• Extract to read:
## START
Saudi Arabia deports hundreds of Ethiopians after months-long detention, torture

Saudi Arabia deports hundreds of Ethiopians after months-long detention, torture
In this July 25, 2019 photo, Ethiopian Tigray migrants stand in lines as they are counted by smugglers after arriving to the coastal village of Ras al-Ara from Djibouti, in Lahj, Yemen. Nearly every migrant who lands here is imprisoned in hidden compounds while their families are shaken down for money. Most women are subjected to daily torments ranging from beatings and rapes to starvation, their screams drowned out by the noise of generators or simply lost in the desert. (AP Photo/Nariman El-Mofty)

Saudi Arabian authorities have deported hundreds of Ethiopian migrant workers after keeping them for months in detention centers across the oil-rich kingdom under conditions so degrading that they amount to ill-treatment.
## END
• Problems to work on:
• a. Answer these about the deportation article:
(i) What date does the photo caption give?
(ii) From which country had the migrants arrived at Ras al-Ara?
(iii) According to the last paragraph, whom did Saudi Arabian authorities deport?
• b. Reproduce the stretch of the deportation article from "Saudi Arabian authorities" through "amount to ill-treatment.".
The data that comes after this has no connection to the deportation article.

• Records shown:
## START
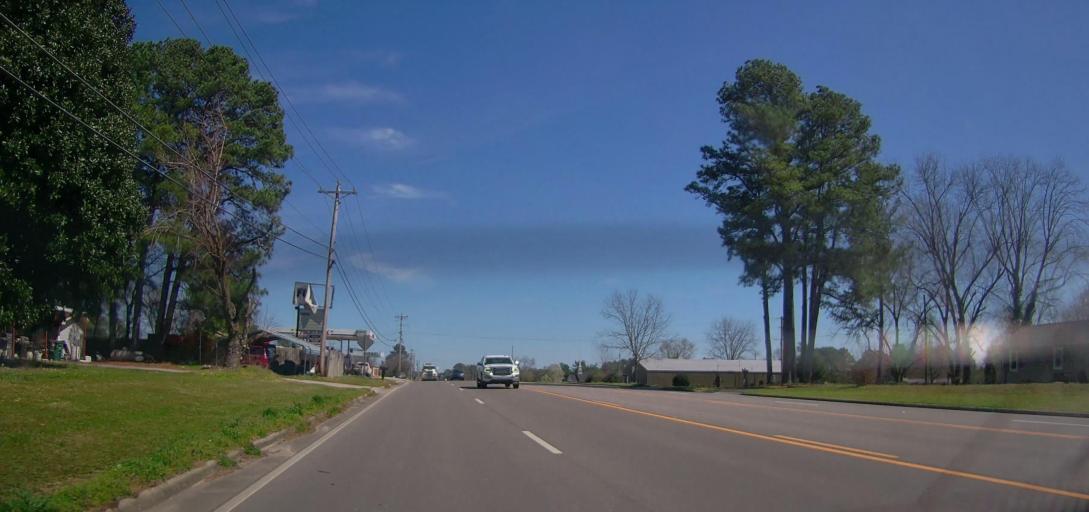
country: US
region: Alabama
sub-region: Cullman County
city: Cullman
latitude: 34.1790
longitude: -86.7456
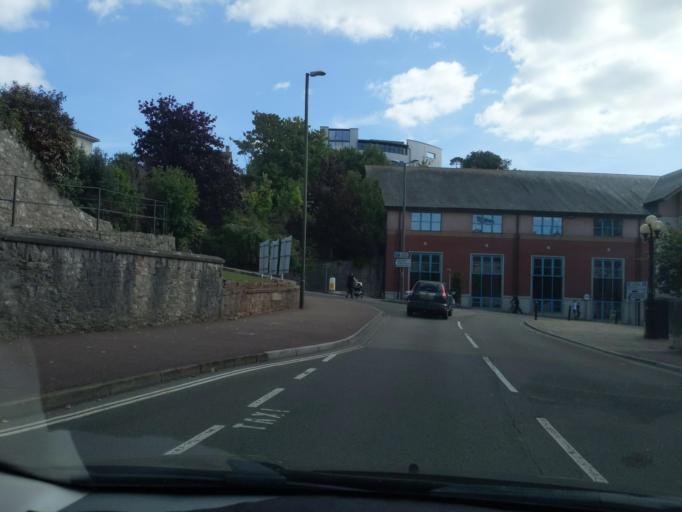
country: GB
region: England
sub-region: Borough of Torbay
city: Torquay
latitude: 50.4691
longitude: -3.5316
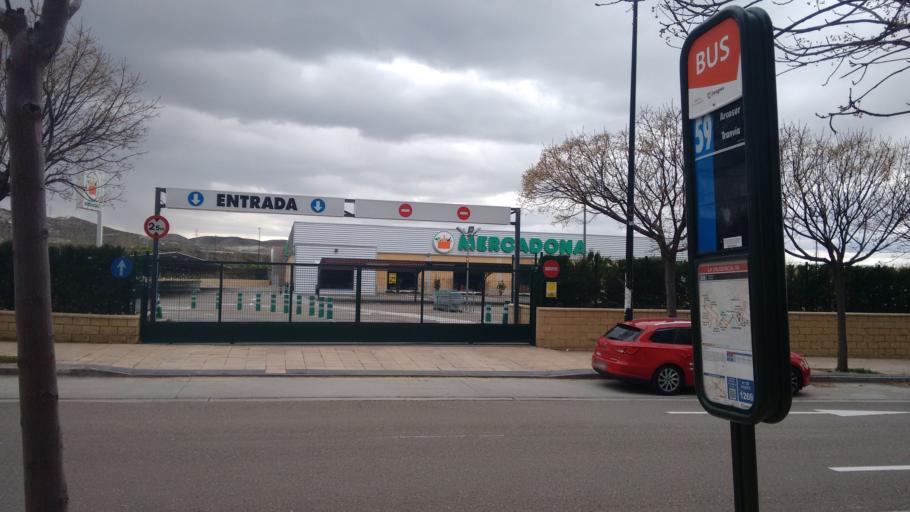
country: ES
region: Aragon
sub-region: Provincia de Zaragoza
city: Montecanal
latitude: 41.6231
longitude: -0.9361
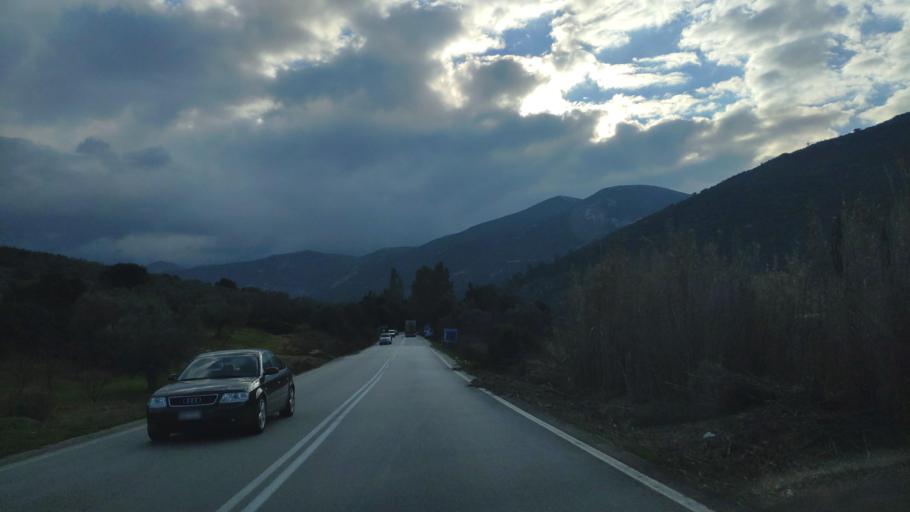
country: GR
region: Peloponnese
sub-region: Nomos Korinthias
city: Ayios Vasilios
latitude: 37.7917
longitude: 22.7426
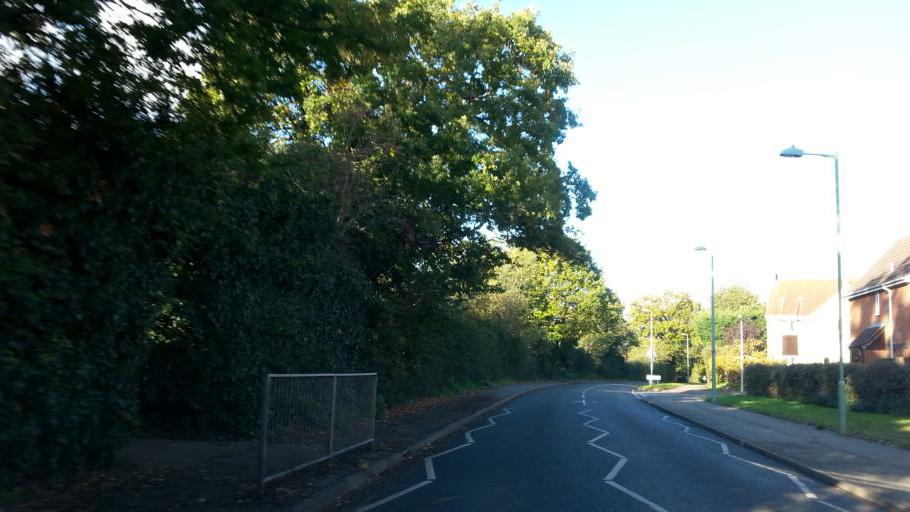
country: GB
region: England
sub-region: Suffolk
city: Thurston
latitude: 52.2520
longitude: 0.8106
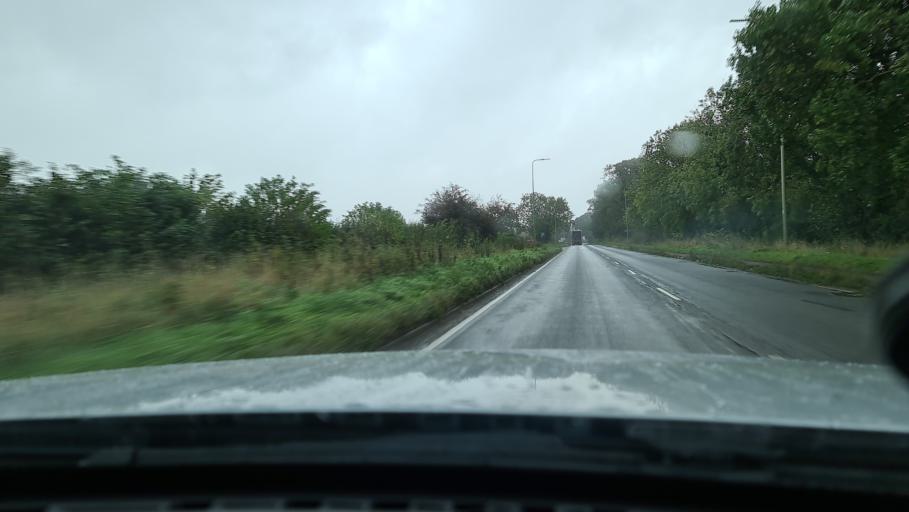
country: GB
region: England
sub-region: Oxfordshire
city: Adderbury
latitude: 52.0303
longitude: -1.3147
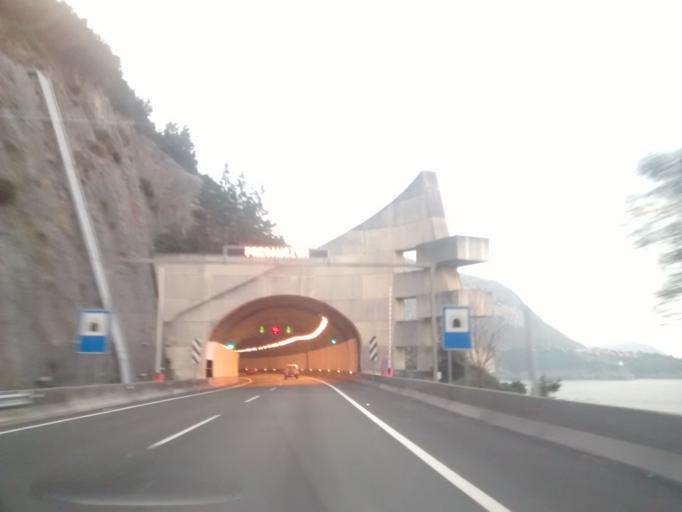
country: ES
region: Cantabria
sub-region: Provincia de Cantabria
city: Liendo
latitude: 43.4025
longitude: -3.3083
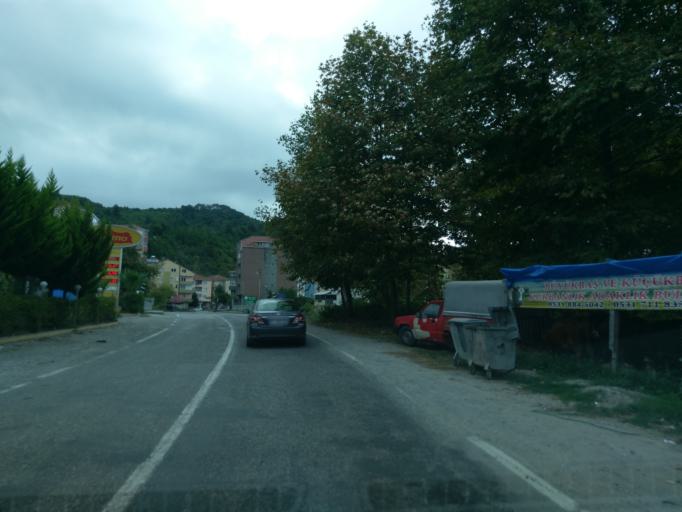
## END
• Task responses:
• a.
(i) July 25, 2019
(ii) Djibouti
(iii) Hundreds of Ethiopian migrant workers

• b.
Saudi Arabian authorities have deported hundreds of Ethiopian migrant workers after keeping them for months in detention centers across the oil-rich kingdom under conditions so degrading that they amount to ill-treatment.